Lieutenant General Igor Kirillov, head of the radiation, chemical and biological defense troops of the Russian Armed Forces, said on Thursday that Ukraine is planning a "provocation" attack for Friday when United Nations Secretary-General António Guterres is scheduled to visit the city of Odessa. The United Nations previously requested that Russian forces demilitarize the power plant, which Russia rejected. If a provocation were to occur, Kirillov said Ukraine would use the attack to accuse Russia of nuclear terrorism.

Kirillov said the Russian Armed Forces ordered the 44th Independent Artillery Bridge to "be ready for action in the conditions of radiation contamination of the area" on August 19, according to an English translation of a statement posted to Telegram. The attacks, according to Kirillov, are expected to be launched from Nikopol, a city approximately 120 miles from the plant.

While there's potential for a shutdown to release "toxic materials," Michael Golay, a professor of nuclear science and engineering at the Massachusetts Institute of Technology, said another Chernobyl-like catastrophe isn't likely.

"The designs of the (ZNPP) system are sufficiently different," he said.

Golay added that a ZNPP shutdown would be more disastrous if it occurred during the winter months when more fuel is needed to heat homes. Although ZNPP is the largest plant in Europe, there are three other nuclear plants with multiple reactors in Ukraine, although those plants may not be able to fully absorb the ZNPP service capacity.

Golay's main concerns if ZNPP were to shut down are more focused on worldwide consequences than Ukraine-specific effects. Nuclear energy emits fewer greenhouse gases than fossil fuels do. Widespread fear of nuclear energy could lead to a reduction of nuclear plants, which Golay and Roecker said could worsen climate change.

"The Earth is heating up, and we don't have any way to stop it right now except to stop putting more greenhouse gases into the atmosphere," Golay said. "The nice thing about nuclear is it doesn't emit much in the way of greenhouse gases."

Golay said if societies were to become increasingly frightened of using nuclear power plants, it could lead to increased use of fossil fuels, therefore adding more greenhouse gases to the atmosphere.

"In order to get off fossil fuels, you have to get on something else," Golay said. "And nuclear can be an important part of that portfolio, but if people have reasons to decide not to use it then it puts you in a worse spot."

Both Golay and Roecker condemned Russia's actions near the plant. Golay called Russia's actions "terribly irresponsible," and Roecker said Russia was daring Ukraine to fire back by attacking the nation from ZNPP.

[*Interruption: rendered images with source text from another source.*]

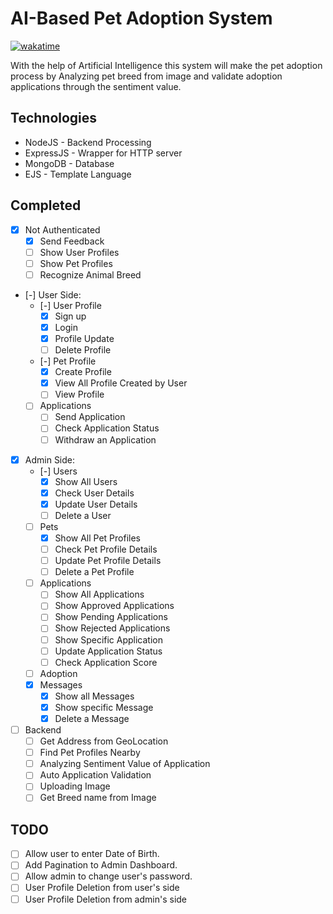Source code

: # **AI-Based Pet Adoption System** <!-- omit in toc -->

[![wakatime](https://wakatime.com/badge/user/51dfdeb9-1041-42fb-9208-3de488dcae61/project/aa2ef1dc-e164-4834-8d6a-cef8208db923.svg?style=social)](https://wakatime.com/badge/user/51dfdeb9-1041-42fb-9208-3de488dcae61/project/aa2ef1dc-e164-4834-8d6a-cef8208db923)

With the help of Artificial Intelligence this system will make the pet adoption process by Analyzing pet breed from image and validate adoption applications through the sentiment value.

## **Technologies**

-   NodeJS - Backend Processing
-   ExpressJS - Wrapper for HTTP server
-   MongoDB - Database
-   EJS - Template Language

## **Completed**

-   [x] Not Authenticated
    -   [x] Send Feedback
    -   [ ] Show User Profiles
    -   [ ] Show Pet Profiles
    -   [ ] Recognize Animal Breed
-   [-] User Side:
    -   [-] User Profile
        -   [x] Sign up
        -   [x] Login
        -   [x] Profile Update
        -   [ ] Delete Profile
    -   [-] Pet Profile
        -   [x] Create Profile
        -   [x] View All Profile Created by User
        -   [ ] View Profile
    -   [ ] Applications
        -   [ ] Send Application
        -   [ ] Check Application Status
        -   [ ] Withdraw an Application
-   [x] Admin Side:
    -   [-] Users
        -   [x] Show All Users
        -   [x] Check User Details
        -   [x] Update User Details
        -   [ ] Delete a User
    -   [ ] Pets
        -   [x] Show All Pet Profiles
        -   [ ] Check Pet Profile Details
        -   [ ] Update Pet Profile Details
        -   [ ] Delete a Pet Profile
    -   [ ] Applications
        -   [ ] Show All Applications
        -   [ ] Show Approved Applications
        -   [ ] Show Pending Applications
        -   [ ] Show Rejected Applications
        -   [ ] Show Specific Application
        -   [ ] Update Application Status
        -   [ ] Check Application Score
    -   [ ] Adoption
    -   [x] Messages
        -   [x] Show all Messages
        -   [x] Show specific Message
        -   [x] Delete a Message
-   [ ] Backend
    -   [ ] Get Address from GeoLocation
    -   [ ] Find Pet Profiles Nearby
    -   [ ] Analyzing Sentiment Value of Application
    -   [ ] Auto Application Validation
    -   [ ] Uploading Image
    -   [ ] Get Breed name from Image

## **TODO**

-   [ ] Allow user to enter Date of Birth.
-   [ ] Add Pagination to Admin Dashboard.
-   [ ] Allow admin to change user's password.
-   [ ] User Profile Deletion from user's side
-   [ ] User Profile Deletion from admin's side

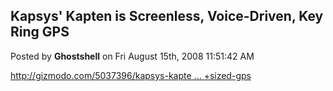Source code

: ## Kapsys' Kapten is Screenless, Voice-Driven, Key Ring GPS
Posted by **Ghostshell** on Fri August 15th, 2008 11:51:42 AM

<!-- m --><a class="postlink" href="http://gizmodo.com/5037396/kapsys-kapten-is-screenless-voice+driven-key-ring+sized-gps">http://gizmodo.com/5037396/kapsys-kapte ... +sized-gps</a><!-- m -->
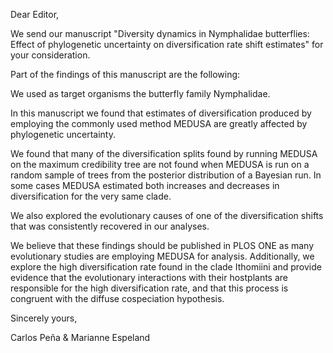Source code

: Dear Editor,

We send our manuscript "Diversity dynamics in Nymphalidae butterflies: Effect
of phylogenetic uncertainty on diversification rate shift estimates" for your
consideration.

Part of the findings of this manuscript are the following:

We used as target organisms the butterfly family Nymphalidae.

In this manuscript we found that estimates of diversification produced by
employing the commonly used method MEDUSA are greatly affected by phylogenetic
uncertainty.

We found that many of the diversification splits found by running MEDUSA on the
maximum credibility tree are not found when MEDUSA is run on a random sample of
trees from the posterior distribution of a Bayesian run. In some cases MEDUSA
estimated both increases and decreases in diversification for the very same
clade.

We also explored the evolutionary causes of one of the diversification shifts
that was consistently recovered in our analyses.

We believe that these findings should be published in PLOS ONE as many
evolutionary studies are employing MEDUSA for analysis. Additionally, we
explore the high diversification rate found in the clade Ithomiini and provide
evidence that the evolutionary interactions with their hostplants are
responsible for the high diversification rate, and that this process is
congruent with the diffuse cospeciation hypothesis.

Sincerely yours,


Carlos Peña & Marianne Espeland
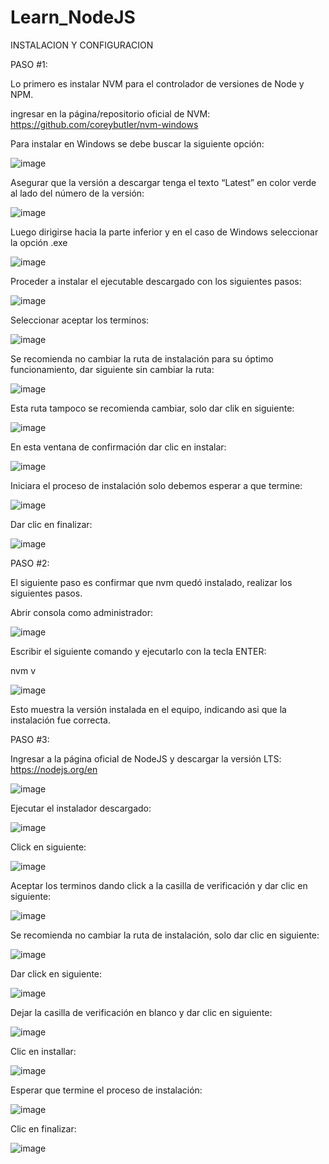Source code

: # Learn_NodeJS

INSTALACION Y CONFIGURACION


PASO #1:

Lo primero es instalar NVM para el controlador de versiones de Node y NPM.

ingresar en la página/repositorio oficial de NVM:
https://github.com/coreybutler/nvm-windows

Para instalar en Windows se debe buscar la siguiente opción:

![image](https://github.com/learning-guides/Learn_NodeJS/assets/141972615/2be9201a-d82f-48ef-91a4-76e170d55357)

Asegurar que la versión a descargar tenga el texto “Latest” en color verde al lado del número de la versión:

![image](https://github.com/learning-guides/Learn_NodeJS/assets/141972615/af5fd1c3-1c2c-4a30-9692-ff0d8a1807c3)

Luego dirigirse hacia la parte inferior y en el caso de Windows seleccionar la opción .exe

![image](https://github.com/learning-guides/Learn_NodeJS/assets/141972615/7d67b099-21b7-432d-83b1-2605b397b1e5)

Proceder a instalar el ejecutable descargado con los siguientes pasos:

![image](https://github.com/learning-guides/Learn_NodeJS/assets/141972615/8d7fd5bb-b666-45b8-a6f5-69e94a6fd598)

Seleccionar aceptar los terminos:

![image](https://github.com/learning-guides/Learn_NodeJS/assets/141972615/2065e80e-b3db-45b9-91ed-e5a1f1ecd72f)

Se recomienda no cambiar la ruta de instalación para su óptimo funcionamiento, dar siguiente sin cambiar la ruta:

![image](https://github.com/learning-guides/Learn_NodeJS/assets/141972615/b681cb00-a7e1-4411-ac34-4e391cec39bc)

Esta ruta tampoco se recomienda cambiar, solo dar clik en siguiente:

![image](https://github.com/learning-guides/Learn_NodeJS/assets/141972615/ec9e7003-c4c1-43fe-9106-a8be80a5bde7)

En esta ventana de confirmación dar clic en instalar:

![image](https://github.com/learning-guides/Learn_NodeJS/assets/141972615/828eec11-d44e-4020-8de3-d72ec938b557)

Iniciara el proceso de instalación solo debemos esperar a que termine:

![image](https://github.com/learning-guides/Learn_NodeJS/assets/141972615/af98a252-04d6-4006-8d6a-e6a186231129)

Dar clic en finalizar:

![image](https://github.com/learning-guides/Learn_NodeJS/assets/141972615/bbe32744-1931-4da0-95d2-fa62c1ffe2ce)


PASO #2:

El siguiente paso es confirmar que nvm quedó instalado, realizar los siguientes pasos.

Abrir consola como administrador:

![image](https://github.com/learning-guides/Learn_NodeJS/assets/141972615/6aae9060-967a-4b28-9dea-336f1e8e9937)

Escribir el siguiente comando y ejecutarlo con la tecla ENTER:

nvm v

![image](https://github.com/learning-guides/Learn_NodeJS/assets/141972615/a27ec1c6-9161-4d1c-bf9e-971ee6cfa426)

Esto muestra la versión instalada en el equipo, indicando asi que la instalación fue correcta.

PASO #3:

Ingresar a la página oficial de NodeJS y descargar la versión LTS:
https://nodejs.org/en

![image](https://github.com/learning-guides/Learn_NodeJS/assets/141972615/c04329ec-ae27-49df-9b65-0f847648d673)

Ejecutar el instalador descargado:

![image](https://github.com/learning-guides/Learn_NodeJS/assets/141972615/fe85e9d0-14ed-4d7e-b494-da43f59fd366)

Click en siguiente:

![image](https://github.com/learning-guides/Learn_NodeJS/assets/141972615/9f2d22e1-ab3c-476f-9e28-68aff3123763)


Aceptar los terminos dando click a la casilla de verificación y dar clic en siguiente:

![image](https://github.com/learning-guides/Learn_NodeJS/assets/141972615/707590d1-eff6-46f7-a0fd-afc974e6765d)

Se recomienda no cambiar la ruta de instalación, solo dar clic en siguiente:

![image](https://github.com/learning-guides/Learn_NodeJS/assets/141972615/7c39d76f-2db9-4137-aca1-208df5ed39b9)

Dar click en siguiente:

![image](https://github.com/learning-guides/Learn_NodeJS/assets/141972615/e57c9e41-3792-4de8-bc04-d35761e44700)

Dejar la casilla de verificación en blanco y dar clic en siguiente:

![image](https://github.com/learning-guides/Learn_NodeJS/assets/141972615/5c749116-7e2a-4f2c-a887-f84cb348a739)

Clic en installar:

![image](https://github.com/learning-guides/Learn_NodeJS/assets/141972615/06c35469-304b-423d-92af-4ae908e5e60a)

Esperar que termine el proceso de instalación:

![image](https://github.com/learning-guides/Learn_NodeJS/assets/141972615/a6559f5d-5495-477d-9ed7-dfab442c9291)

Clic en finalizar:

![image](https://github.com/learning-guides/Learn_NodeJS/assets/141972615/2ade01b9-ac77-4c3b-8a28-b15ae709cf93)











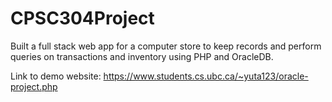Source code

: # CPSC304Project
Built a full stack web app for a computer store to keep records and perform queries on transactions and inventory
using PHP and OracleDB.

Link to demo website:
https://www.students.cs.ubc.ca/~yuta123/oracle-project.php
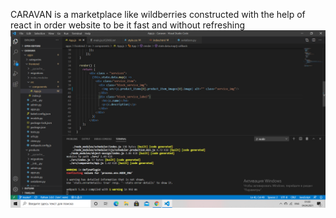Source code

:CARAVAN is a marketplace like wildberries constructed with the help of react in order website to be it fast and without refreshing
![GitHub Logo](/static/images/one.png)
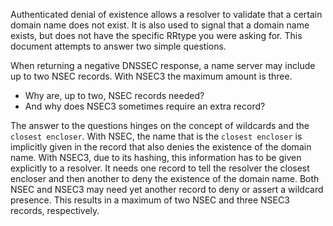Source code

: Authenticated denial of existence allows a resolver to
validate that a certain domain name does not exist.
It is also used to signal that a domain
name exists, but does not have the specific RRtype you were asking for.
This document attempts to answer two simple questions.

When returning a negative DNSSEC response, a name server may
include up to two NSEC records. With NSEC3 the maximum amount is three.
 
* Why are, up to two, NSEC records needed?
* And why does NSEC3 sometimes require an extra record?

The answer to the questions hinges on the concept of wildcards and the `closest encloser`.
With NSEC, the name that is the `closest encloser` is implicitly given
in the record that also denies the existence of the domain name.  With NSEC3, due
to its hashing, this information has to be given explicitly to a resolver.  It
needs one record to tell the resolver the closest encloser and then another to
deny the existence of the domain name.  Both NSEC and NSEC3 may need yet another
record to deny or assert a wildcard presence.
This results in a maximum of two NSEC and three NSEC3 records, respectively.
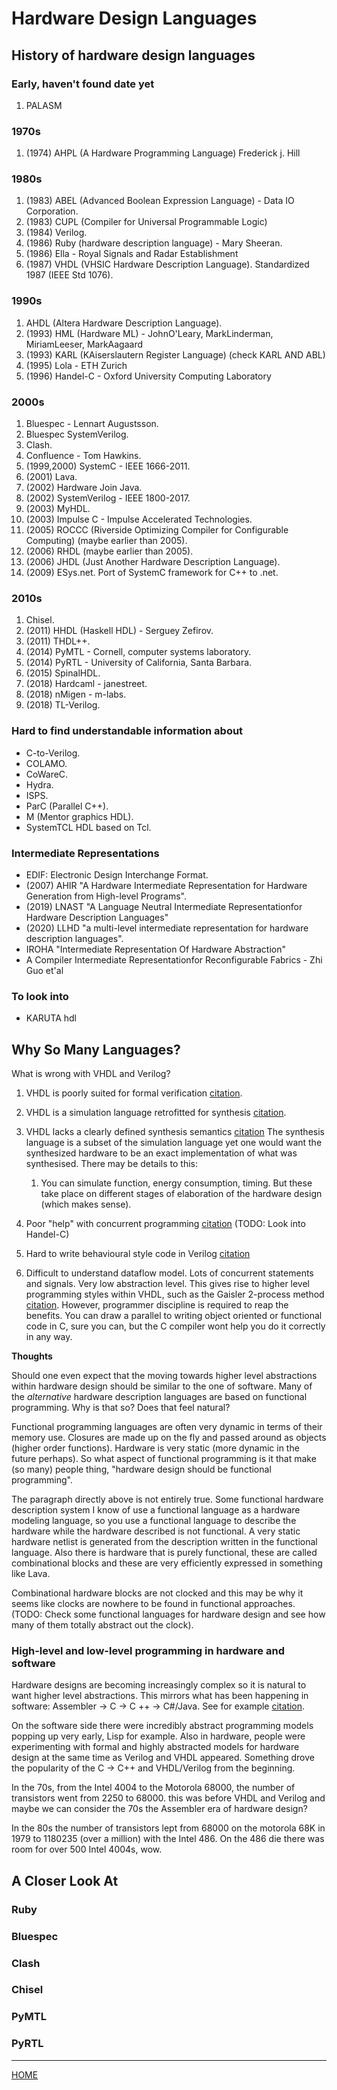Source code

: 

# Hardware Design Languages

## History of hardware design languages 

### Early, haven't found date yet
1. PALASM

### 1970s
1. (1974) AHPL (A Hardware Programming Language) Frederick j. Hill

### 1980s
1. (1983) ABEL (Advanced Boolean Expression Language) - Data IO Corporation.
2. (1983) CUPL (Compiler for Universal Programmable Logic)
3. (1984) Verilog.
4. (1986) Ruby (hardware description language) - Mary Sheeran.
5. (1986) Ella - Royal Signals and Radar Establishment
6. (1987) VHDL (VHSIC Hardware Description Language). Standardized 1987  (IEEE Std 1076).

### 1990s
1. AHDL (Altera Hardware Description Language).
2. (1993) HML (Hardware ML) - JohnO'Leary, MarkLinderman, MiriamLeeser, MarkAagaard
3. (1993) KARL (KAiserslautern Register Language) (check KARL AND ABL)
4. (1995) Lola - ETH Zurich
5. (1996) Handel-C - Oxford University Computing Laboratory

### 2000s
1. Bluespec - Lennart Augustsson.
2. Bluespec SystemVerilog.
3. Clash.
4. Confluence - Tom Hawkins.
5. (1999,2000) SystemC - IEEE 1666-2011.
6. (2001) Lava.
7. (2002) Hardware Join Java.
8. (2002) SystemVerilog - IEEE 1800-2017.
9. (2003) MyHDL. 
10. (2003) Impulse C - Impulse Accelerated Technologies.
11. (2005) ROCCC (Riverside Optimizing Compiler for Configurable Computing) (maybe earlier than 2005).
12. (2006) RHDL (maybe earlier than 2005).
13. (2006) JHDL (Just Another Hardware Description Language).
14. (2009) ESys.net. Port of SystemC framework for C++ to .net.

### 2010s
1. Chisel.
2. (2011) HHDL (Haskell HDL) - Serguey Zefirov.
3. (2011) THDL++.
4. (2014) PyMTL - Cornell, computer systems laboratory.
5. (2014) PyRTL - University of California, Santa Barbara.
6. (2015) SpinalHDL.
7. (2018) Hardcaml - janestreet.
8. (2018) nMigen - m-labs.
9. (2018) TL-Verilog.

### Hard to find understandable information about

- C-to-Verilog.
- COLAMO.
- CoWareC. 
- Hydra. 
- ISPS.
- ParC (Parallel C++).
- M  (Mentor graphics HDL).
- SystemTCL 	HDL based on Tcl.

### Intermediate Representations 

- EDIF: Electronic Design Interchange Format.
- (2007) AHIR "A Hardware Intermediate Representation for Hardware Generation from High-level Programs".
- (2019) LNAST "A Language Neutral Intermediate Representationfor Hardware Description Languages"
- (2020) LLHD "a multi-level intermediate representation for hardware description languages".
- IROHA "Intermediate Representation Of Hardware Abstraction"
- A Compiler Intermediate Representationfor Reconfigurable Fabrics - Zhi Guo et'al

### To look into
- KARUTA hdl


## Why So Many Languages?

What is wrong with VHDL and Verilog?
1. VHDL is poorly suited for formal verification [citation](https://dl.acm.org/doi/pdf/10.1145/291251.289440).
2. VHDL is a simulation language retrofitted for synthesis [citation](https://dl.acm.org/doi/pdf/10.1145/291251.289440).
3. VHDL lacks a clearly defined synthesis semantics [citation](https://books.google.se/books?hl=en&lr=&id=rJ_wBwAAQBAJ&oi=fnd&pg=PA116&ots=-N_8j52lXl&sig=JBYmXr08Xkmpb42CxbuyUvvgEpQ&redir_esc=y#v=onepage&q&f=false)
   The synthesis language is a subset of the simulation language yet one would
   want the synthesized hardware to be an exact implementation of what was synthesised.
   There may be details to this:
   1. You can simulate function, energy consumption, timing.
      But these take place on different stages of elaboration of the hardware
      design (which makes sense). 
   
4. Poor "help" with concurrent programming [citation](https://www.cl.cam.ac.uk/teaching/0910/P35/obj3.2/page14.html)
   (TODO: Look into Handel-C) 
5. Hard to write behavioural style code in Verilog [citation](https://www.cl.cam.ac.uk/teaching/0910/P35/obj3.2/page14.html)
6. Difficult to understand dataflow model. Lots of concurrent statements and signals.
   Very low abstraction level. This gives rise to higher level programming styles
   within VHDL, such as the Gaisler 2-process method [citation](https://www.gaisler.com/doc/vhdl2proc.pdf).
   However, programmer discipline is required to reap the benefits.
   You can draw a parallel to writing object oriented or functional code in C,
   sure you can, but the C compiler wont help you do it correctly in any way.


**Thoughts**

Should one even expect that the moving towards higher level
abstractions within hardware design should be similar to the one of
software. Many of the *alternative* hardware description languages are
based on functional programming. Why is that so? Does that feel natural?

Functional programming languages are often very dynamic in terms of
their memory use. Closures are made up on the fly and passed around as
objects (higher order functions). Hardware is very static (more
dynamic in the future perhaps). So what aspect of functional programming
is it that make (so many) people thing, "hardware design should be functional 
programming".

The paragraph directly above is not entirely true. Some functional
hardware description system I know of use a functional language as a
hardware modeling language, so you use a functional language to
describe the hardware while the hardware described is not
functional. A very static hardware netlist is generated from the
description written in the functional language. Also there is hardware
that is purely functional, these are called combinational blocks and
these are very efficiently expressed in something like Lava.

Combinational hardware blocks are not clocked and this may be why it seems
like clocks are nowhere to be found in functional approaches.
(TODO: Check some functional languages for hardware design and see how
many of them totally abstract out the clock). 






### High-level and low-level programming in hardware and software

Hardware designs are becoming increasingly complex so it is natural
to want higher level abstractions. This mirrors what has been
happening in software:  Assembler -> C -> C ++ -> C#/Java. See for
example
[citation](https://dl.acm.org/doi/pdf/10.1145/1363686.1364037).

On the software side there were incredibly abstract programming
models popping up very early, Lisp for example. Also in hardware,
people were experimenting with formal and highly abstracted models
for hardware design at the same time as Verilog and VHDL
appeared. Something drove the popularity
of the C -> C++ and VHDL/Verilog from the beginning.

In the 70s, from the Intel 4004 to the Motorola 68000, the number of
transistors went from 2250 to 68000. this was before VHDL and Verilog
and maybe we can consider the 70s the Assembler era of hardware
design?

In the 80s the number of transistors lept from 68000 on the
motorola 68K in 1979 to 1180235 (over a million) with the Intel 486.
On the 486 die there was room for over 500 Intel 4004s, wow.  



## A Closer Look At

### Ruby

### Bluespec

### Clash

### Chisel

### PyMTL

### PyRTL




___

[HOME](https://svenssonjoel.github.io)
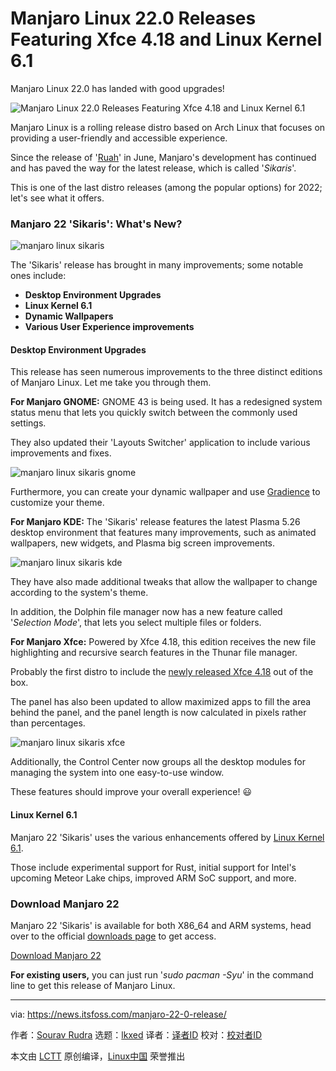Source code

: [#]: subject: "Manjaro Linux 22.0 Releases Featuring Xfce 4.18 and Linux Kernel 6.1"
[#]: via: "https://news.itsfoss.com/manjaro-22-0-release/"
[#]: author: "Sourav Rudra https://news.itsfoss.com/author/sourav/"
[#]: collector: "lkxed"
[#]: translator: " "
[#]: reviewer: " "
[#]: publisher: " "
[#]: url: " "

Manjaro Linux 22.0 Releases Featuring Xfce 4.18 and Linux Kernel 6.1
======

Manjaro Linux 22.0 has landed with good upgrades!

![Manjaro Linux 22.0 Releases Featuring Xfce 4.18 and Linux Kernel 6.1][1]

Manjaro Linux is a rolling release distro based on Arch Linux that focuses on providing a user-friendly and accessible experience.

Since the release of '[Ruah][2]' in June, Manjaro's development has continued and has paved the way for the latest release, which is called '_Sikaris_'.

This is one of the last distro releases (among the popular options) for 2022; let's see what it offers.

### Manjaro 22 'Sikaris': What's New?

![manjaro linux sikaris][3]

The 'Sikaris' release has brought in many improvements; some notable ones include:

- **Desktop Environment Upgrades**
- **Linux Kernel 6.1**
- **Dynamic Wallpapers**
- **Various User Experience improvements**

#### Desktop Environment Upgrades

This release has seen numerous improvements to the three distinct editions of Manjaro Linux. Let me take you through them.

**For Manjaro GNOME:** GNOME 43 is being used. It has a redesigned system status menu that lets you quickly switch between the commonly used settings.

They also updated their 'Layouts Switcher' application to include various improvements and fixes.

![manjaro linux sikaris gnome][4]

Furthermore, you can create your dynamic wallpaper and use [Gradience][5] to customize your theme.

**For Manjaro KDE:** The 'Sikaris' release features the latest Plasma 5.26 desktop environment that features many improvements, such as animated wallpapers, new widgets, and Plasma big screen improvements.

![manjaro linux sikaris kde][6]

They have also made additional tweaks that allow the wallpaper to change according to the system's theme.

In addition, the Dolphin file manager now has a new feature called '_Selection Mode_', that lets you select multiple files or folders.

**For Manjaro Xfce:** Powered by Xfce 4.18, this edition receives the new file highlighting and recursive search features in the Thunar file manager.

Probably the first distro to include the [newly released Xfce 4.18][7] out of the box.

The panel has also been updated to allow maximized apps to fill the area behind the panel, and the panel length is now calculated in pixels rather than percentages.

![manjaro linux sikaris xfce][8]

Additionally, the Control Center now groups all the desktop modules for managing the system into one easy-to-use window.

These features should improve your overall experience! 😃

#### Linux Kernel 6.1

Manjaro 22 'Sikaris' uses the various enhancements offered by [Linux Kernel 6.1][9].

Those include experimental support for Rust, initial support for Intel's upcoming Meteor Lake chips, improved ARM SoC support, and more.

### Download Manjaro 22

Manjaro 22 'Sikaris' is available for both X86_64 and ARM systems, head over to the official [downloads page][10] to get access.

[Download Manjaro 22][10]

**For existing users,** you can just run '_sudo pacman -Syu_' in the command line to get this release of Manjaro Linux.

--------------------------------------------------------------------------------

via: https://news.itsfoss.com/manjaro-22-0-release/

作者：[Sourav Rudra][a]
选题：[lkxed][b]
译者：[译者ID](https://github.com/译者ID)
校对：[校对者ID](https://github.com/校对者ID)

本文由 [LCTT](https://github.com/LCTT/TranslateProject) 原创编译，[Linux中国](https://linux.cn/) 荣誉推出

[a]: https://news.itsfoss.com/author/sourav/
[b]: https://github.com/lkxed
[1]: https://news.itsfoss.com/content/images/size/w2000/2022/12/manjaro-22-0-release.png
[2]: https://news.itsfoss.com/manjaro-21-3-0-release/
[3]: https://news.itsfoss.com/content/images/2022/12/Manjaro_Linux_KDE_2.png
[4]: https://news.itsfoss.com/content/images/2022/12/Manjaro_Linux_GNOME.png
[5]: https://github.com/GradienceTeam/Gradience
[6]: https://news.itsfoss.com/content/images/2022/12/Manjaro_Linux_KDE.png
[7]: https://news.itsfoss.com/xfce-4-18-release/
[8]: https://news.itsfoss.com/content/images/2022/12/Manjaro_Linux_XFCE.png
[9]: https://news.itsfoss.com/linux-kernel-6-1-release/
[10]: https://manjaro.org/download/
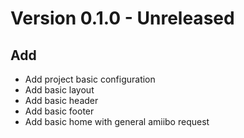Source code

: # Version 0.1.0 - Unreleased

## Add

- Add project basic configuration
- Add basic layout
- Add basic header
- Add basic footer
- Add basic home with general amiibo request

Andriy Yusov, a spokesman for the Ukrainian Defense Ministry's Main Intelligence Directorate, said to NBC News that Russia told the majority of ZNPP staff not to go to work on Friday.

"We do not rule out the possibility of massive Russian provocations on the territory of the ZNPP tomorrow. This is confirmed by their propaganda, information from our sources, and the behavior of the Russians at the station," he said to NBC, referring to the power plant.